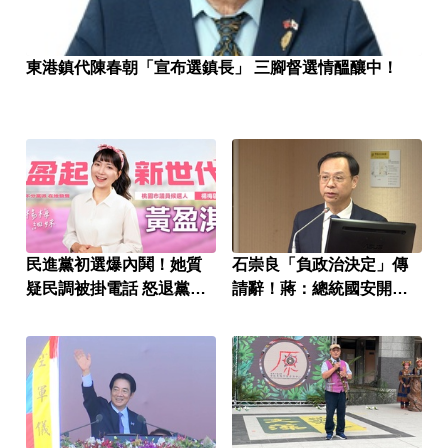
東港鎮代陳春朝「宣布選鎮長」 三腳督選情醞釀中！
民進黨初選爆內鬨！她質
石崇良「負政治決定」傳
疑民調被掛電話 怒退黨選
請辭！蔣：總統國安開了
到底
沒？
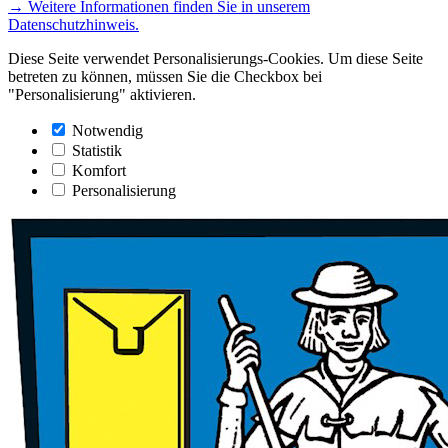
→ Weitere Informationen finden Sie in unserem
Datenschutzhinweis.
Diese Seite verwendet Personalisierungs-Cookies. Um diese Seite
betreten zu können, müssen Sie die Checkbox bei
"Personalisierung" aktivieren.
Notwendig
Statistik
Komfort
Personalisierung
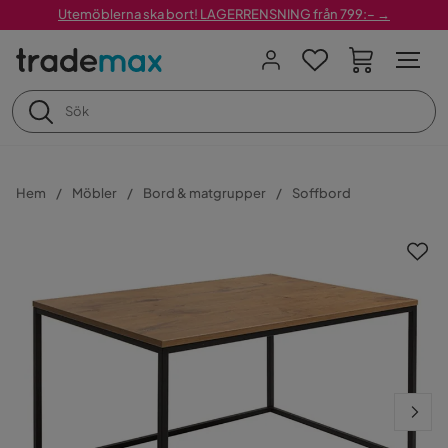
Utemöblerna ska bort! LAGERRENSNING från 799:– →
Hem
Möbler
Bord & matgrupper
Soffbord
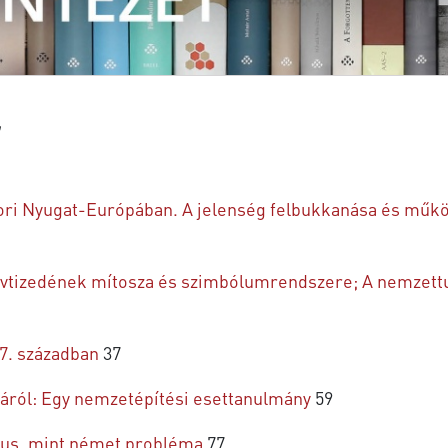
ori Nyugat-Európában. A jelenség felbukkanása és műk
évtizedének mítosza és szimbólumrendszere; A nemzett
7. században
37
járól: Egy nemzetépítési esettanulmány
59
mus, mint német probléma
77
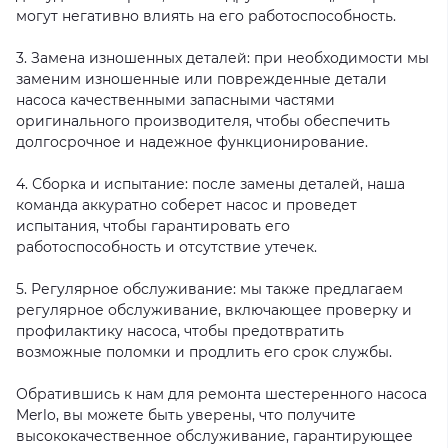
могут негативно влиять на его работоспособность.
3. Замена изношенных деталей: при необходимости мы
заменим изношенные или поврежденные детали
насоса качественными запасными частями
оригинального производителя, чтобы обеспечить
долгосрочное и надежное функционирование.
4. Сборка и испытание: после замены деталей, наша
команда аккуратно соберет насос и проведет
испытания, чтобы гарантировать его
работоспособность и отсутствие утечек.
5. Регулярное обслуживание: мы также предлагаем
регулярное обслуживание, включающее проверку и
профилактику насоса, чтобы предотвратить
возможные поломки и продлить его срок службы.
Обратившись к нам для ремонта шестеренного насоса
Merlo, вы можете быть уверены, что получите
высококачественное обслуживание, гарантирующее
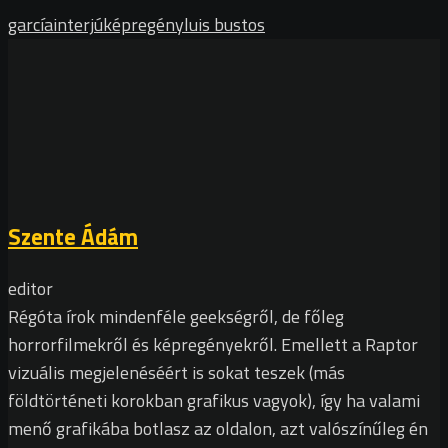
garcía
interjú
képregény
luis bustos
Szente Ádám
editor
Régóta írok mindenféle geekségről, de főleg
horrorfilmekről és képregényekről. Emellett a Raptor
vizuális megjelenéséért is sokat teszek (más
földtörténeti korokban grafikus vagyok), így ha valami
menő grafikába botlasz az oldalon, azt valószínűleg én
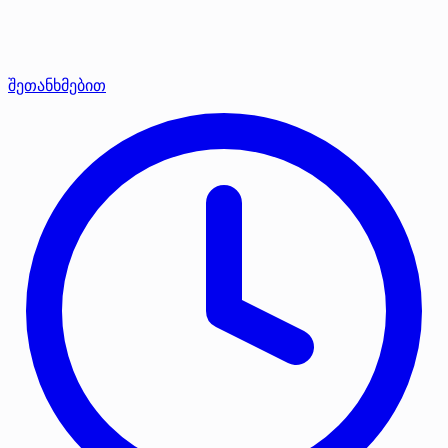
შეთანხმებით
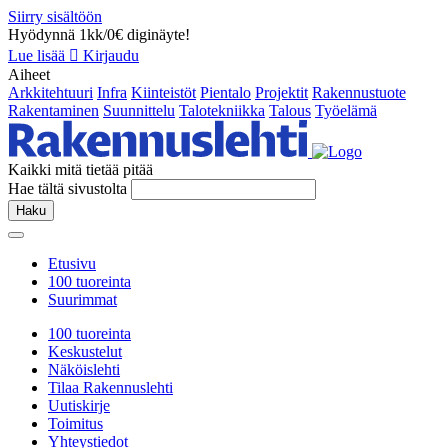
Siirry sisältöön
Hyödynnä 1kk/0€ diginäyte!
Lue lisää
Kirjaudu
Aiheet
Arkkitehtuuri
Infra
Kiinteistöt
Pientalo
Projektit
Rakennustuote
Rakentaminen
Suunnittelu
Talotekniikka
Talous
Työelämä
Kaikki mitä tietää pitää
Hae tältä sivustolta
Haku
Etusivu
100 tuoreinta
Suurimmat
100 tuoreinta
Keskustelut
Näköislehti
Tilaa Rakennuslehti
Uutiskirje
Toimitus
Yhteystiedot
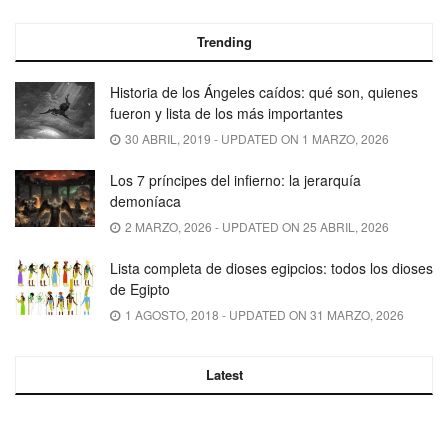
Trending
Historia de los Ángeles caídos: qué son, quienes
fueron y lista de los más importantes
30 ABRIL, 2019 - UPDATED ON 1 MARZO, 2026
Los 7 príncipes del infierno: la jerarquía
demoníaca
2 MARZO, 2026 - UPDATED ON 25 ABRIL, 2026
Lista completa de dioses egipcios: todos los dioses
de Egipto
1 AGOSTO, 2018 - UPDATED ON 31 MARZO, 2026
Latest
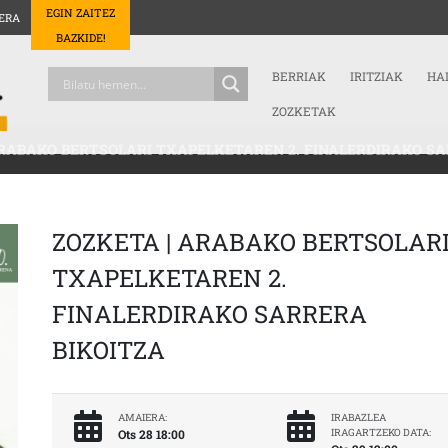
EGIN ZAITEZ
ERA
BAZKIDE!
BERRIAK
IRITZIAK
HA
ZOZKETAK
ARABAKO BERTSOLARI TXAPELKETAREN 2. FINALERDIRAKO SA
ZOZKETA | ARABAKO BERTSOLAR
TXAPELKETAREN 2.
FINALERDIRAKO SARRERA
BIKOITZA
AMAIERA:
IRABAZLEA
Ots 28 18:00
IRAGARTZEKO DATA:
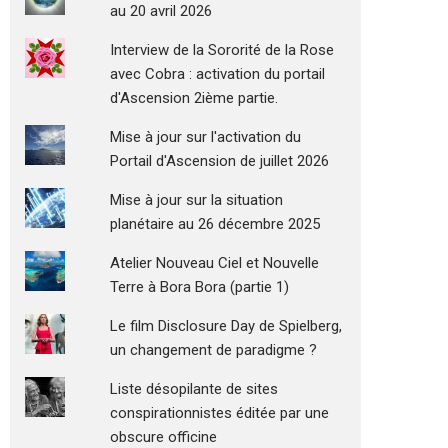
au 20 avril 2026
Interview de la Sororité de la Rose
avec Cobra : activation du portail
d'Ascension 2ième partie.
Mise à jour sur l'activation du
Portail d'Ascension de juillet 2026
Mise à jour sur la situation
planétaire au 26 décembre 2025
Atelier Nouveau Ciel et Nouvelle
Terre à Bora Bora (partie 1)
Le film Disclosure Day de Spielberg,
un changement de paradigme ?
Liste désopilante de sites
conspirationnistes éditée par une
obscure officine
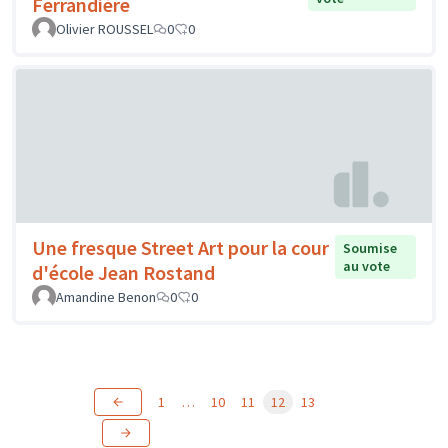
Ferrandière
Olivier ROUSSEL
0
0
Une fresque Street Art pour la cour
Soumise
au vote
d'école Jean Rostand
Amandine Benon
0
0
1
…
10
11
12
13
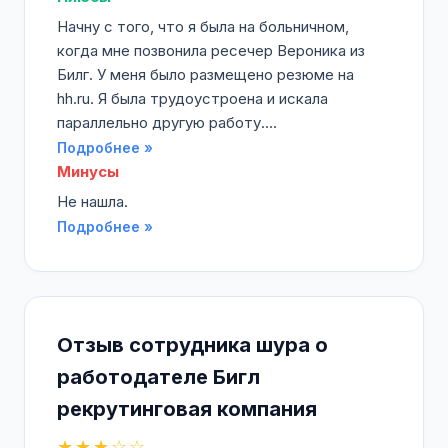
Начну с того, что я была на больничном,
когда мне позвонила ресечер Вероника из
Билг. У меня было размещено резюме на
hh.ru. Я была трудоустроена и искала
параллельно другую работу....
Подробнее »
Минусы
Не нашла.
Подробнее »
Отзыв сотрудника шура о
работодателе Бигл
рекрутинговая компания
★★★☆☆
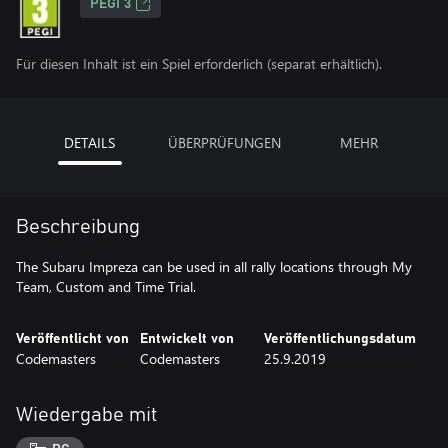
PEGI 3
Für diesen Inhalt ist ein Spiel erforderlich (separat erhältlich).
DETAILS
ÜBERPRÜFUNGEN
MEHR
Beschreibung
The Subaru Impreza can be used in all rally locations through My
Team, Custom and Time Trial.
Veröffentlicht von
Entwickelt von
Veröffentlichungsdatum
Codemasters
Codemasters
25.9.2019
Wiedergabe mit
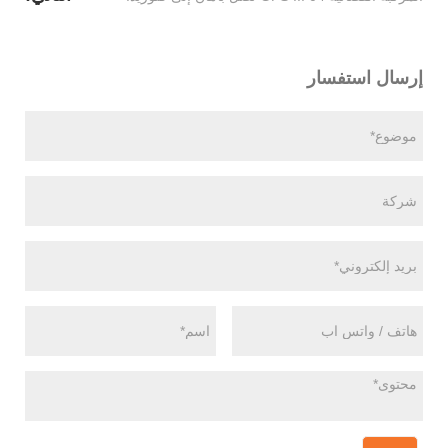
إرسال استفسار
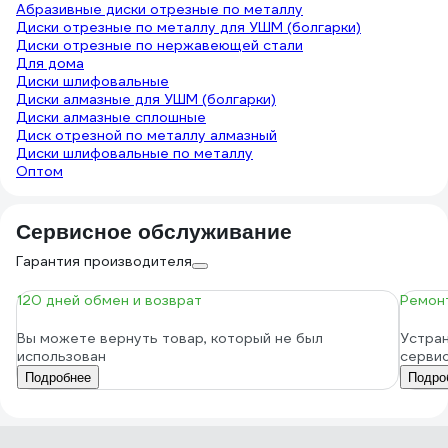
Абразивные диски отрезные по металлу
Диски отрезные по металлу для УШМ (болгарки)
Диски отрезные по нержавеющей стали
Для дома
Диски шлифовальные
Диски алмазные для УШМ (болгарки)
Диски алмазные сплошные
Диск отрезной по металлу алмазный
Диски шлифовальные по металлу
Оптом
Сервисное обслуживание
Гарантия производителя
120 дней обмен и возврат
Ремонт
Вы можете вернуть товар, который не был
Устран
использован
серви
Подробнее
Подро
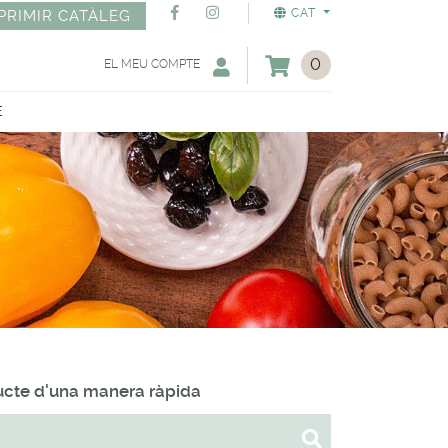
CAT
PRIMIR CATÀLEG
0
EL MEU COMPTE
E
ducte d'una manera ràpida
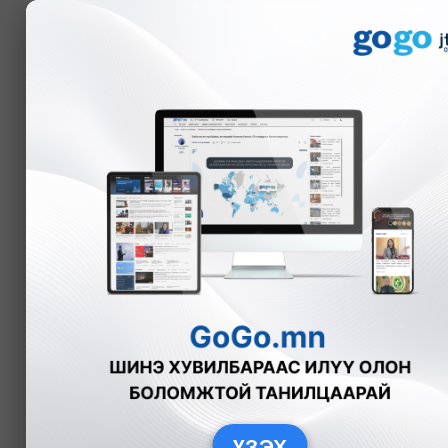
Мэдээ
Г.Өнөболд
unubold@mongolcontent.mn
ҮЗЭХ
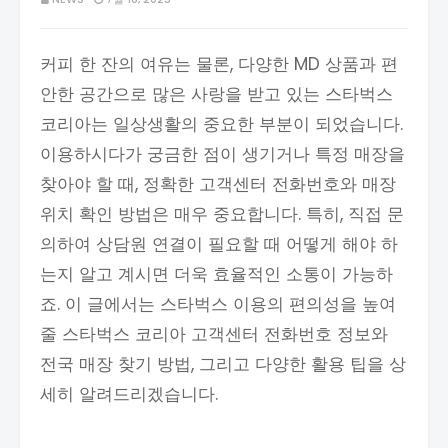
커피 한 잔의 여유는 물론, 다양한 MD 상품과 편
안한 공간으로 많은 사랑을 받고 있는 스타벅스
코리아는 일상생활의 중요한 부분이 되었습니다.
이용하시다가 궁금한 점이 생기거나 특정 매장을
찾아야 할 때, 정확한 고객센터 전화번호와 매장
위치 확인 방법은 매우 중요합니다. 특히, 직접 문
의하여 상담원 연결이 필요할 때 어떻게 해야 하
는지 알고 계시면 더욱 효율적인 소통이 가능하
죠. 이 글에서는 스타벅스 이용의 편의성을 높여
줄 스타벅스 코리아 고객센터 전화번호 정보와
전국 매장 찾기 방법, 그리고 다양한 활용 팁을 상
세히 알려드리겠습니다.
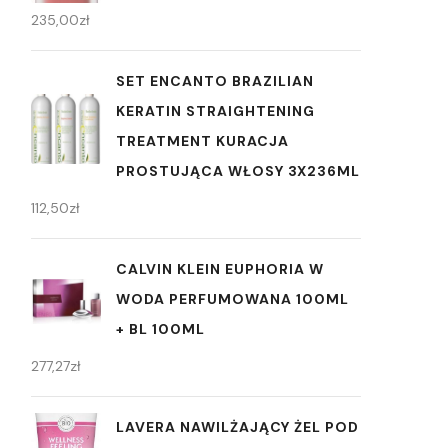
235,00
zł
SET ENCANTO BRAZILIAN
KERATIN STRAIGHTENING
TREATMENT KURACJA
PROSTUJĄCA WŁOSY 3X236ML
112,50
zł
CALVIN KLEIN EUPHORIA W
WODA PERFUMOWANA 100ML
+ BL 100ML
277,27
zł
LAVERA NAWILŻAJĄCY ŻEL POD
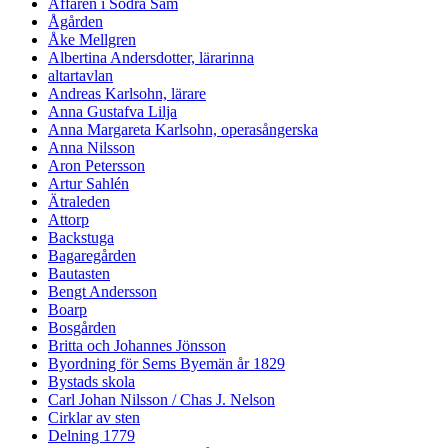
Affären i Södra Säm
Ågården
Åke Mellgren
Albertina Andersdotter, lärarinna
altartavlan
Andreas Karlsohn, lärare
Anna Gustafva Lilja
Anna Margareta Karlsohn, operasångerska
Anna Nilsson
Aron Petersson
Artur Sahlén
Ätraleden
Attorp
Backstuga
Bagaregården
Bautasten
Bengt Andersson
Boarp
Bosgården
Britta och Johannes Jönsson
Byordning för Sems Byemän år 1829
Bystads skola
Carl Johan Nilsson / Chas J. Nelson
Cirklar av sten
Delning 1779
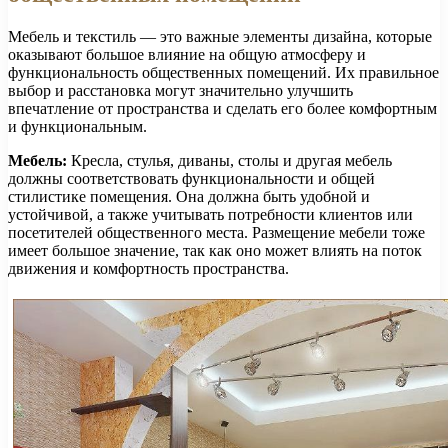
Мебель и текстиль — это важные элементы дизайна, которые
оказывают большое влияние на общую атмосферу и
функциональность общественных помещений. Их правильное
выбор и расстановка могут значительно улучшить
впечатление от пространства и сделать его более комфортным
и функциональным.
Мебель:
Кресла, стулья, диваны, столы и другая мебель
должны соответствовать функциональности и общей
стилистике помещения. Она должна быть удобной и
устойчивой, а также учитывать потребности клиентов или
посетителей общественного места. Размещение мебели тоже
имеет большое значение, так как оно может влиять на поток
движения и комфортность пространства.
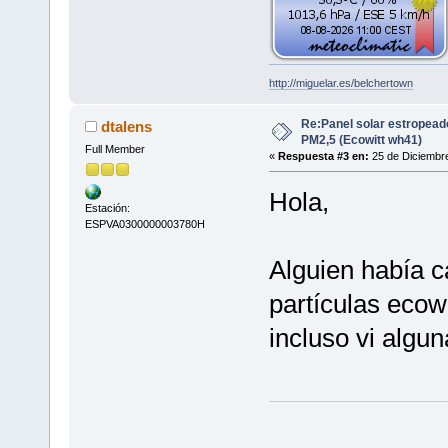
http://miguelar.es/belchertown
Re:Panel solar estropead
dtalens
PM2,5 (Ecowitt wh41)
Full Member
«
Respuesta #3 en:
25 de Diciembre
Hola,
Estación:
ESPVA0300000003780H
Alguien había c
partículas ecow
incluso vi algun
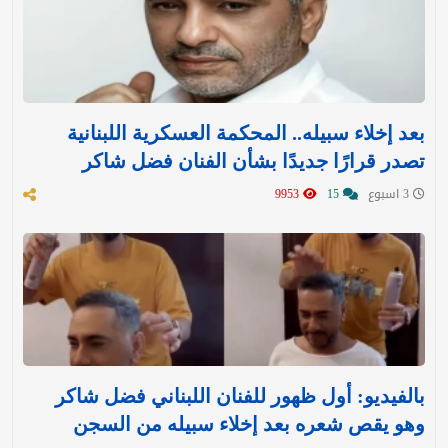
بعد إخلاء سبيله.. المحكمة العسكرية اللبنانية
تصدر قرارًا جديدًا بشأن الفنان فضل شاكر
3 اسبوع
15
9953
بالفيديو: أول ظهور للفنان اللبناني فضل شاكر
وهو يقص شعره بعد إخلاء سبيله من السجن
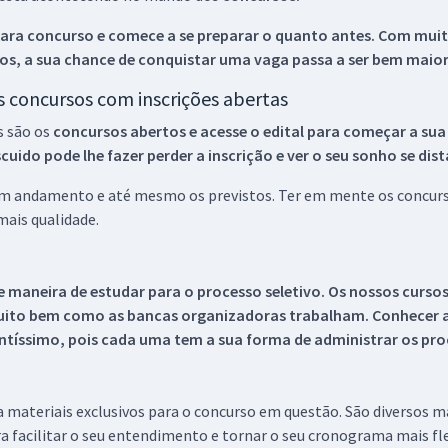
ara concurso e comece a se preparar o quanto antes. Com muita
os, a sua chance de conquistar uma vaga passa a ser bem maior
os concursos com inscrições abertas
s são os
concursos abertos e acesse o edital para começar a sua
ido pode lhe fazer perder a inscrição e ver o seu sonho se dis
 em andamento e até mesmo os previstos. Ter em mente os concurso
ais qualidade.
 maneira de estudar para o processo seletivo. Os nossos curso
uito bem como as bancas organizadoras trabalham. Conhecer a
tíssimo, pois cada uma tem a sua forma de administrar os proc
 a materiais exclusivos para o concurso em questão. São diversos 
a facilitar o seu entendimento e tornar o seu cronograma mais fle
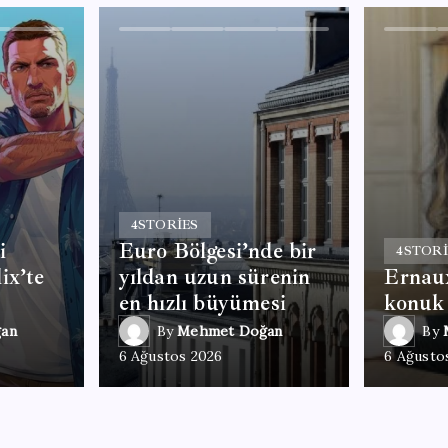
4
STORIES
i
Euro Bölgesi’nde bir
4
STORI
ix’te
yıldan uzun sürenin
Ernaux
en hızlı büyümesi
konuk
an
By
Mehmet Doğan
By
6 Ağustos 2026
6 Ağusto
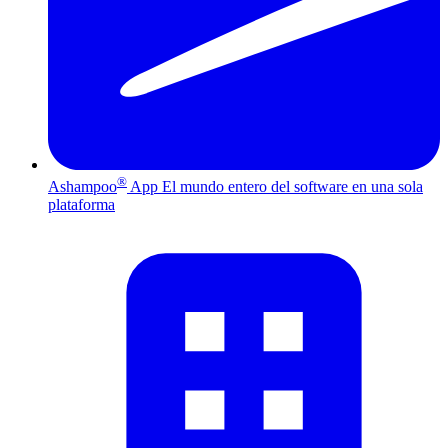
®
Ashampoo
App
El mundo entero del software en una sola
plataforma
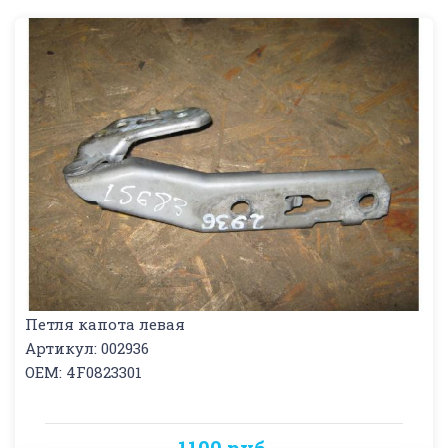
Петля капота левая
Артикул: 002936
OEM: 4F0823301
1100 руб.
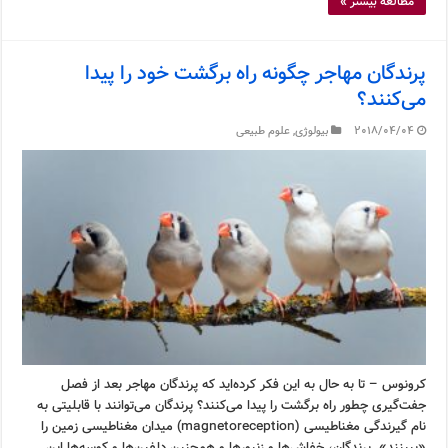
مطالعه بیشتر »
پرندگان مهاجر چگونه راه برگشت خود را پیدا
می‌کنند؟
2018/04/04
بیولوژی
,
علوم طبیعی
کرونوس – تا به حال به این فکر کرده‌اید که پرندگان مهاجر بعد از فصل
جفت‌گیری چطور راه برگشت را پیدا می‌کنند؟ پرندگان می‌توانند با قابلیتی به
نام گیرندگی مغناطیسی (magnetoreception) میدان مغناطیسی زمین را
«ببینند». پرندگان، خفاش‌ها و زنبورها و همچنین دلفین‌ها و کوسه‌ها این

▸ Exercise requirements
Return word for word the lines of the listing above, starting at the line with "Ferrandière" and ending at the line with "SET ENCANTO BRAZILIAN", both included. Pictures do not belong in the copy.

▸ Answer space
Ferrandière
Olivier ROUSSEL
0
0
Une fresque Street Art pour la cour
Soumise
au vote
d'école Jean Rostand
Amandine Benon
0
0
1
…
10
11
12
13
Начну с того, что я была на больничном,
когда мне позвонила ресечер Вероника из
Билг. У меня было размещено резюме на
hh.ru. Я была трудоустроена и искала
параллельно другую работу....
Подробнее »
Минусы
Не нашла.
Подробнее »
Отзыв сотрудника шура о
работодателе Бигл
рекрутинговая компания
★★★☆☆
PEGI 3
Für diesen Inhalt ist ein Spiel erforderlich (separat erhältlich).
DETAILS
ÜBERPRÜFUNGEN
MEHR
Beschreibung
The Subaru Impreza can be used in all rally locations through My
Team, Custom and Time Trial.
Veröffentlicht von
Entwickelt von
Veröffentlichungsdatum
Codemasters
Codemasters
25.9.2019
Wiedergabe mit
إرسال استفسار
Абразивные диски отрезные по металлу
Диски отрезные по металлу для УШМ (болгарки)
Диски отрезные по нержавеющей стали
Для дома
Диски шлифовальные
Диски алмазные для УШМ (болгарки)
Диски алмазные сплошные
Диск отрезной по металлу алмазный
Диски шлифовальные по металлу
Оптом
Сервисное обслуживание
Гарантия производителя
120 дней обмен и возврат
Ремонт
Вы можете вернуть товар, который не был
Устран
использован
серви
Подробнее
Подро
CAT
PRIMIR CATÀLEG
0
EL MEU COMPTE
E
ducte d'una manera ràpida
Мэдээ
Г.Өнөболд
unubold@mongolcontent.mn
ҮЗЭХ
커피 한 잔의 여유는 물론, 다양한 MD 상품과 편
안한 공간으로 많은 사랑을 받고 있는 스타벅스
코리아는 일상생활의 중요한 부분이 되었습니다.
이용하시다가 궁금한 점이 생기거나 특정 매장을
찾아야 할 때, 정확한 고객센터 전화번호와 매장
위치 확인 방법은 매우 중요합니다. 특히, 직접 문
의하여 상담원 연결이 필요할 때 어떻게 해야 하
는지 알고 계시면 더욱 효율적인 소통이 가능하
죠. 이 글에서는 스타벅스 이용의 편의성을 높여
줄 스타벅스 코리아 고객센터 전화번호 정보와
전국 매장 찾기 방법, 그리고 다양한 활용 팁을 상
세히 알려드리겠습니다.
235,00
zł
SET ENCANTO BRAZILIAN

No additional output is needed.